According to Chan, the findings in the Nature Cancer paper could have particularly important implications for designing breast cancer clinical trials going forward, because the benefit of immune checkpoint inhibitor treatment in breast cancer has not been well characterized. "There's been very mixed evidence about immunotherapy helping [in] breast cancer, where BRCA mutations commonly occur," he said. "Some of the big approvals [in this setting] have been based on trials where the clinical benefit has been very small, because the patients are unselected."
For example, in 2019, the US Food and Drug Administration granted accelerated approval to atezolizumab (Genentech's Tecentriq) in combination with nab-paclitaxel for triple-negative breast cancer patients with PD-L1 positive tumors on the basis of a progression-free survival benefit. However, in a similarly designed study presented this fall, in which atezolizumab was combined with paclitaxel as opposed to nab-paclitaxel, the regimen failed to benefit the same patient population. Neither study used biomarkers other than PD-L1 to further home in on a best responder population.
Chan said that the predictive potential of BRCA1 and BRCA2 mutations described in the Nature Cancer paper could help more accurately carve out best responder populations among breast cancer patients who are considering treatment with immune checkpoint inhibitors, such as atezolizumab. Because BRCA1 mutations occur most often in TNBC, while BRCA2 mutations are more likely to occur in hormone receptor-positive breast cancer, there's a chance that selecting only TNBC patients for the atezolizumab trials wasn't the right move.

**EXERCISE DATA**

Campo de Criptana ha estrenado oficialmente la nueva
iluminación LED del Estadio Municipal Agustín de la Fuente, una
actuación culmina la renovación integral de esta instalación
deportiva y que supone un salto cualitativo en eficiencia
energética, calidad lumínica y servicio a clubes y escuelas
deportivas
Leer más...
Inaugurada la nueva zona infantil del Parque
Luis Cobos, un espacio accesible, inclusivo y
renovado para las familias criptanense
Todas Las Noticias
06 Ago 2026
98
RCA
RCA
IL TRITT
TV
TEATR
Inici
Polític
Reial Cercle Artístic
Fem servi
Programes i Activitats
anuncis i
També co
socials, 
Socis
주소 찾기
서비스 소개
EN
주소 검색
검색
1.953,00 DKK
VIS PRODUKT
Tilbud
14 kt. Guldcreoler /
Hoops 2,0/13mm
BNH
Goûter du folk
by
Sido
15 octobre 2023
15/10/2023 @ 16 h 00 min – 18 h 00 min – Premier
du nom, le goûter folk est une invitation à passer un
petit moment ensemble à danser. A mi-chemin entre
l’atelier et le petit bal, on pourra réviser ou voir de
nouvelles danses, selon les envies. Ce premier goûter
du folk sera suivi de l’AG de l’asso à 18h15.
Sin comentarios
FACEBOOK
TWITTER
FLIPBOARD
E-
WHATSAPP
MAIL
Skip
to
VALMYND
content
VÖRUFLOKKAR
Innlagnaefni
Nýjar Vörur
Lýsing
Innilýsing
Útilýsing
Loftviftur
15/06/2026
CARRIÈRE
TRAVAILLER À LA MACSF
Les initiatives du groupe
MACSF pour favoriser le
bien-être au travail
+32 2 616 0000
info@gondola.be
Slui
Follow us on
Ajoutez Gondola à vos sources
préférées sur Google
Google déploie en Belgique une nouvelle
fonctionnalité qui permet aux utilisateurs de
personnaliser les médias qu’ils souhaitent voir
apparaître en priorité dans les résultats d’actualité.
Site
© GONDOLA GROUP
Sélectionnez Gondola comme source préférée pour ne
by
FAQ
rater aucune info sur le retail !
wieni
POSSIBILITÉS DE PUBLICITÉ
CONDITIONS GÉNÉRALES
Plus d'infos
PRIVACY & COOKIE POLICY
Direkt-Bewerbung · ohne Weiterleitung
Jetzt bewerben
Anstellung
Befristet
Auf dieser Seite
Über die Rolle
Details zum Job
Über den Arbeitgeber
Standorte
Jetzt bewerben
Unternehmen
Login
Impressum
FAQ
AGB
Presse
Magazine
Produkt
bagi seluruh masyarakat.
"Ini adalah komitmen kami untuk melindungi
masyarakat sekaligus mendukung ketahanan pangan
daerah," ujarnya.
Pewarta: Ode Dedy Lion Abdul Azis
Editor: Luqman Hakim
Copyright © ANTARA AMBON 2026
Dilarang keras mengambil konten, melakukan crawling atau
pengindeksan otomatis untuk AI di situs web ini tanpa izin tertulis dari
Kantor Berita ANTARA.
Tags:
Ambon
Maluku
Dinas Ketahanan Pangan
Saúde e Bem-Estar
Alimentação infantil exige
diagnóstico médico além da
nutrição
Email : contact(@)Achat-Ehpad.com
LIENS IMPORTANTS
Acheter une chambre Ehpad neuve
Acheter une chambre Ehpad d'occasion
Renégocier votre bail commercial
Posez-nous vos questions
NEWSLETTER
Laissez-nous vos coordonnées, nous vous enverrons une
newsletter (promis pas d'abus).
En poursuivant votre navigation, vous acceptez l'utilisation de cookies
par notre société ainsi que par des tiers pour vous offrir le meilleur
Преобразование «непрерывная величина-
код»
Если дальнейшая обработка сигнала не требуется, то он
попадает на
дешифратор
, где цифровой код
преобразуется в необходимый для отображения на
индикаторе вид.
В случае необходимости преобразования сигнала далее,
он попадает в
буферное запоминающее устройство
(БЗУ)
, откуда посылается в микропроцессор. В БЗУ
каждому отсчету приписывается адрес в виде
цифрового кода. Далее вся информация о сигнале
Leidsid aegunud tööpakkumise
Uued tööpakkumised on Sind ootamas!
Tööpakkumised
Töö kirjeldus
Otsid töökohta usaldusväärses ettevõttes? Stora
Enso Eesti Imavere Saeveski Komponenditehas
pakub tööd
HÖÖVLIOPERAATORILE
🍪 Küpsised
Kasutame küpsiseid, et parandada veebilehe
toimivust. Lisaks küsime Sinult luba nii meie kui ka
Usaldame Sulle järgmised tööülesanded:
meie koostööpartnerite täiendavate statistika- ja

**PROBLEMS TO WORK ON**
a) In the breast cancer immunotherapy passage, write out the text from "Chan said that" up to and including "the right move.".
b) List every drug that the breast cancer immunotherapy passage identifies by name.

**EXERCISE RESULTS**
a)
Chan said that the predictive potential of BRCA1 and BRCA2 mutations described in the Nature Cancer paper could help more accurately carve out best responder populations among breast cancer patients who are considering treatment with immune checkpoint inhibitors, such as atezolizumab. Because BRCA1 mutations occur most often in TNBC, while BRCA2 mutations are more likely to occur in hormone receptor-positive breast cancer, there's a chance that selecting only TNBC patients for the atezolizumab trials wasn't the right move.

b)
- Atezolizumab (Genentech's Tecentriq)
- Nab-paclitaxel
- Paclitaxel